Ancora: Tremonti ribadisce che i fondi per lo sviluppo del Mezzogiorno devono essere incanalati secondo una logica di sistema, non regionale o, peggio, regionalistica. L’ennesima riproposizione del concetto di “cabina di regia”, insomma. Bene, ottimo. Ma che c’entra il deus ex machina Europa, e perché finora questo razionale approccio sistemico non è stato utilizzato? E sul nucleare, esistono studi sui costi complessivi? Esistono linee-guida di identificazione dei siti? Forse per questa attività serviva un ministro dello Sviluppo Economico a tempo pieno, e non part-time.

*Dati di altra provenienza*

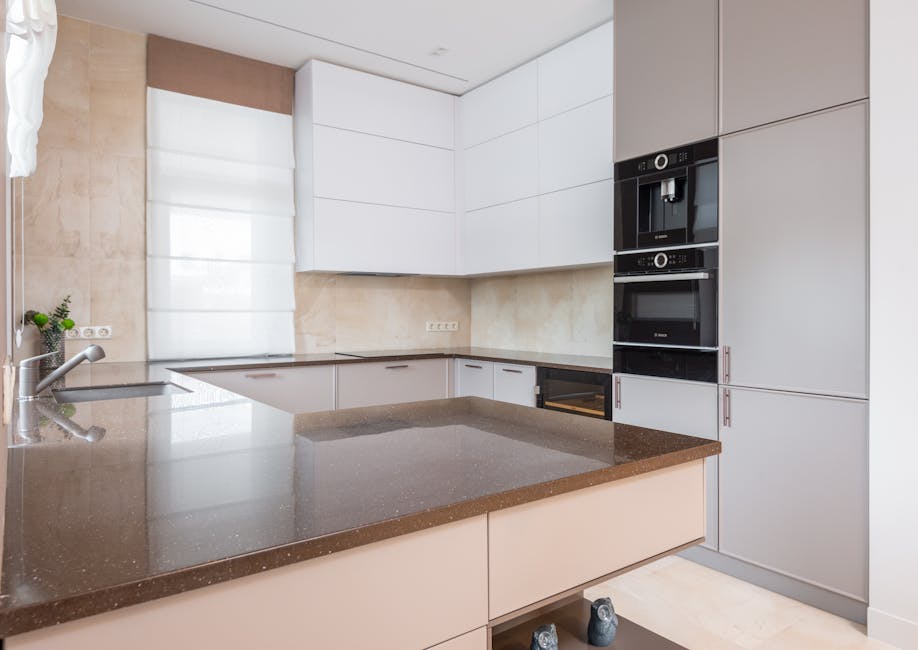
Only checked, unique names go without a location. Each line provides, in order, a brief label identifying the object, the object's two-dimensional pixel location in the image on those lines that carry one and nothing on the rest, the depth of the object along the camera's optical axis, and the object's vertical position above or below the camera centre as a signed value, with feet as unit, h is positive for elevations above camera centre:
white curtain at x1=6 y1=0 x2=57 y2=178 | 5.08 +2.58
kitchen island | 1.98 -0.85
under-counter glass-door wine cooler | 9.89 -1.30
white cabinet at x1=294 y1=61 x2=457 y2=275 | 12.16 +3.26
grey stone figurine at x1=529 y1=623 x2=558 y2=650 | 3.57 -1.99
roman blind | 11.17 +1.88
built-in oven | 8.31 +0.11
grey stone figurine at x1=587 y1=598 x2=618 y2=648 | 3.90 -2.08
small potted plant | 8.96 -0.20
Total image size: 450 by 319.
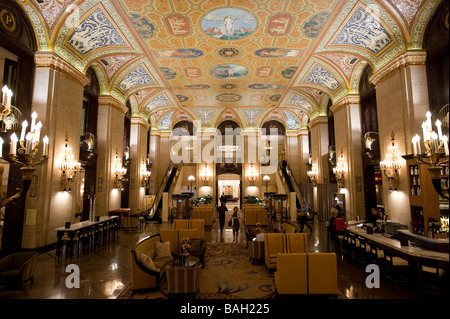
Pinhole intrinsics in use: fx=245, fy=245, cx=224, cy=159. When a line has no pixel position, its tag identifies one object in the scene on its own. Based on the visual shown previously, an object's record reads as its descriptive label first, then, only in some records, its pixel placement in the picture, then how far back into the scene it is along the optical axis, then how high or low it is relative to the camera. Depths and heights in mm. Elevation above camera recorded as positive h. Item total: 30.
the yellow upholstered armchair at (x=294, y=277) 4480 -1668
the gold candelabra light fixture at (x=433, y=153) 2832 +426
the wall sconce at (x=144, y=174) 16297 +807
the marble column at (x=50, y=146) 7352 +1322
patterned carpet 4742 -2116
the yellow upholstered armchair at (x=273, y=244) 6090 -1468
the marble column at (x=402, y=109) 7352 +2363
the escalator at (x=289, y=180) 15203 +365
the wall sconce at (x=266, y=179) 19844 +513
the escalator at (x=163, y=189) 14133 -199
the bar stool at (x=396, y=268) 5000 -1778
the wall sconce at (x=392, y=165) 7848 +634
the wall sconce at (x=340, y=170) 11602 +687
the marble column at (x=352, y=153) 10727 +1437
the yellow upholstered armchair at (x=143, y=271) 4812 -1718
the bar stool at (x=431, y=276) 4480 -1752
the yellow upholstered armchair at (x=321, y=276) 4477 -1653
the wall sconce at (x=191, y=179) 20216 +565
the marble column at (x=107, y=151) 11359 +1695
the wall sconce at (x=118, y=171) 12195 +754
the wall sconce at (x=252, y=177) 19859 +680
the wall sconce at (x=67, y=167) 8203 +650
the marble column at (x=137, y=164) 15353 +1420
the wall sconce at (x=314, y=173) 15594 +760
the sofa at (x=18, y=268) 4758 -1631
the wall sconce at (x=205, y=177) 19797 +702
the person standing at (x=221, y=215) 10865 -1297
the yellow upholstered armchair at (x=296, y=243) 6188 -1455
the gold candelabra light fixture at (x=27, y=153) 3093 +451
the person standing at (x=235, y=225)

Sulla carsica “riforma fiscale”, quella uscita dal geniale Libro Bianco sul Fisco del 1994, forse ora si riparte perché, dice Tremonti, prima “c’è stata la Grecia”. Sfugge un sorriso. Dall’11 settembre 2001 al settembre 2005 sull’economia italiana e solo su quella ci sono state le Twin Towers, poi fu lo stesso Tremonti a specificare che forse le medesime non c’entravano col fatto che il nostro paese cresceva meno di tutti gli altri. E comunque la Grecia, purtroppo, c’è ancora, e con essa la Spagna, il Portogallo, l’Irlanda; e anche l’Italia, con il suo rapporto debito-Pil al 120 per cento e la sua crescita strutturalmente deficitaria. Tremonti sa che il nostro paese ha già un National Reform Program, e che si chiama legge annuale sulla concorrenza? Eppure, quella legge non ha ancora visto la luce. Perché?
In questa difficile congiuntura, Giulio Tremonti conferma di essere “il pezzo più pregiato della scacchiera”, come è stato definito di recente: snodo di posizioni politiche maggioritarie ma problematicamente articolate; rigido custode della quadratura dei conti, (per manifesta mancanza di alternative, peraltro); idolatrato da editorialisti a cui talvolta fa difetto il senso critico. Proprio in virtù di questo suo decisivo ruolo, a lui e solo a lui spetta di passare dalla fase della gestione emergenziale dei conti pubblici alla ristrutturazione strategica del paese, declinata nel fare. Perché ci sono ancora troppe discrasie tra le grandi visioni, di cui Tremonti è infaticabile affrescatore, ed una realtà che continua ad opporsi al “lieto fine” di cui il governo ed i suoi massimi esponenti narrano quotidianamente.